Goal of the exercise
Exactly as written, please repeat the data that follows, but not the pictures.

Dataset excerpt
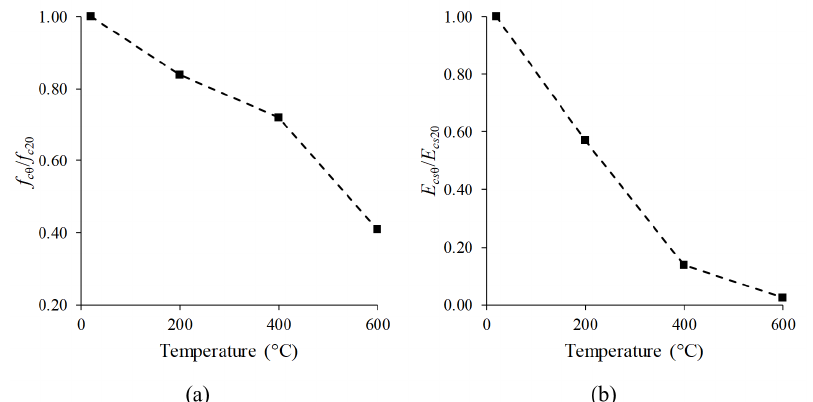
Figure 4. Retention of properties with temperature of exposure: a) compressive strength; b) secant modulus of elasticity.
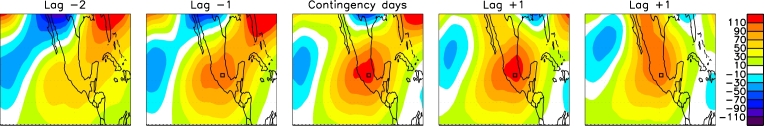
Composites of geopotential height anomalies at 500 hPa (m) for the extreme ozone events (MAM, 2005–2016, middle panel), 2 days before, and 2 days after these events.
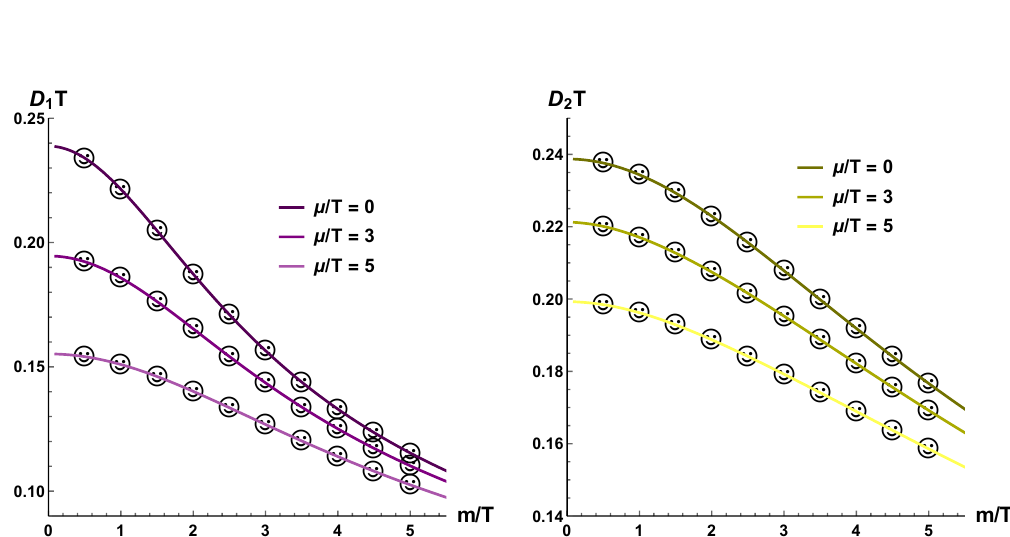
Figure 8 . The predictions from hydrodynamics for the benchmark potential V ( X ) = m 2 X 3 and various values of (cid:22)=T . The di(cid:11)usion constants are obtained by solving the coupled equation (4.5). Left: The di(cid:11)usion constant D 1 which in the limit (cid:22) ! 0 corresponds to the crystal di(cid:11)usion. Right: The di(cid:11)usion constant D 2 which in the limit (cid:22) ! 0 corresponds to the charge di(cid:11)usion.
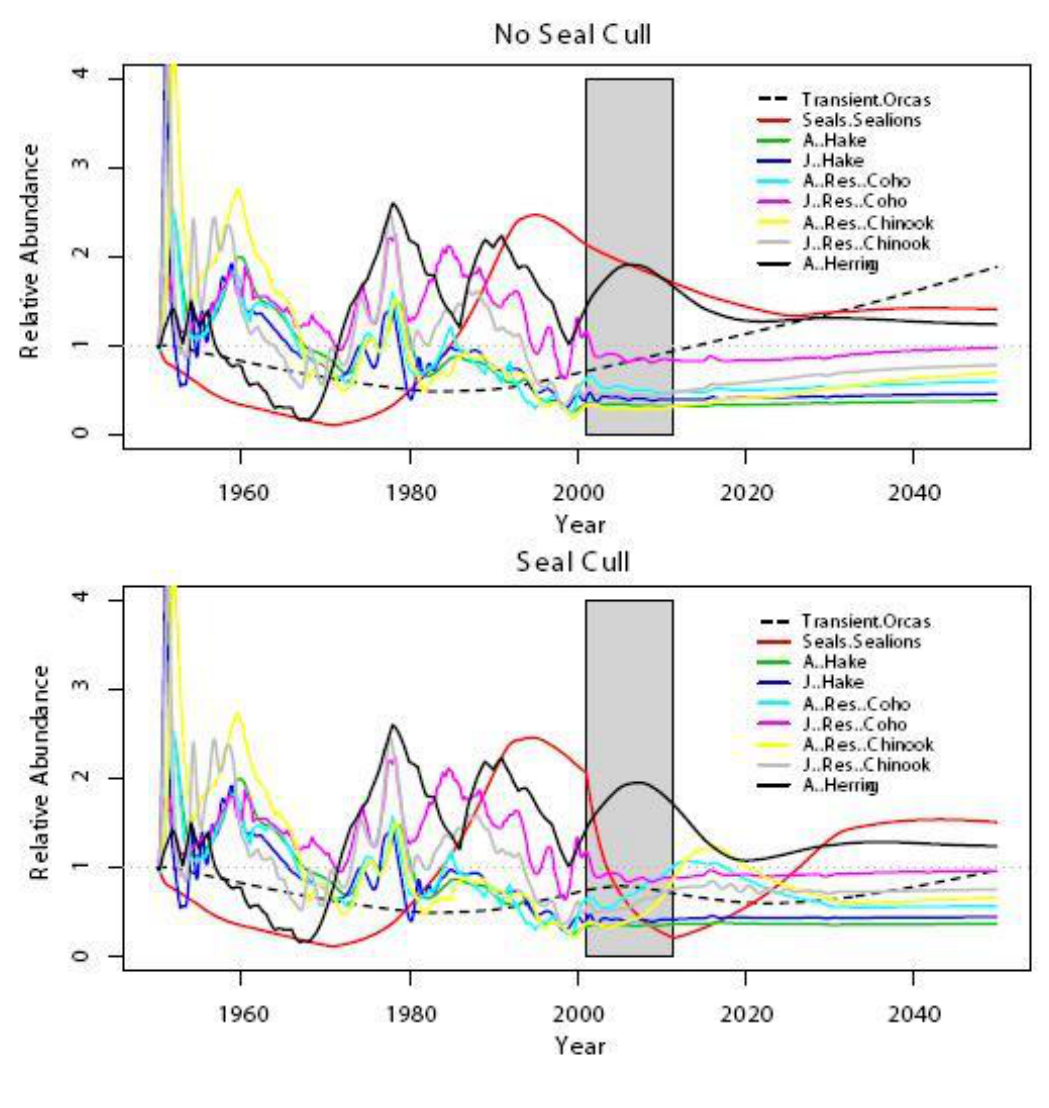
Fig. 3. Components of the Strait of Georgia ecosystem model in response to a 10-year seal cull (represented by the shaded region). An increase in abundance of transient orcas eventually reduces harbor seal abundance, and coho and chinook salmon abundance stabilizes at levels below historical average (top panel). Under a 90% reduction in harbor seals, transient orcas do not respond numerically, allowing harbor seal abundance to increase after the cull. Chinook and coho populations increase during the cull. However, the reduction in predation mortality is short lived, and abundance declines after the seal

Answer box
Figure 4. Retention of properties with temperature of exposure: a) compressive strength; b) secant modulus of elasticity.
Composites of geopotential height anomalies at 500 hPa (m) for the extreme ozone events (MAM, 2005–2016, middle panel), 2 days before, and 2 days after these events.
Figure 8 . The predictions from hydrodynamics for the benchmark potential V ( X ) = m 2 X 3 and various values of (cid:22)=T . The di(cid:11)usion constants are obtained by solving the coupled equation (4.5). Left: The di(cid:11)usion constant D 1 which in the limit (cid:22) ! 0 corresponds to the crystal di(cid:11)usion. Right: The di(cid:11)usion constant D 2 which in the limit (cid:22) ! 0 corresponds to the charge di(cid:11)usion.
Fig. 3. Components of the Strait of Georgia ecosystem model in response to a 10-year seal cull (represented by the shaded region). An increase in abundance of transient orcas eventually reduces harbor seal abundance, and coho and chinook salmon abundance stabilizes at levels below historical average (top panel). Under a 90% reduction in harbor seals, transient orcas do not respond numerically, allowing harbor seal abundance to increase after the cull. Chinook and coho populations increase during the cull. However, the reduction in predation mortality is short lived, and abundance declines after the seal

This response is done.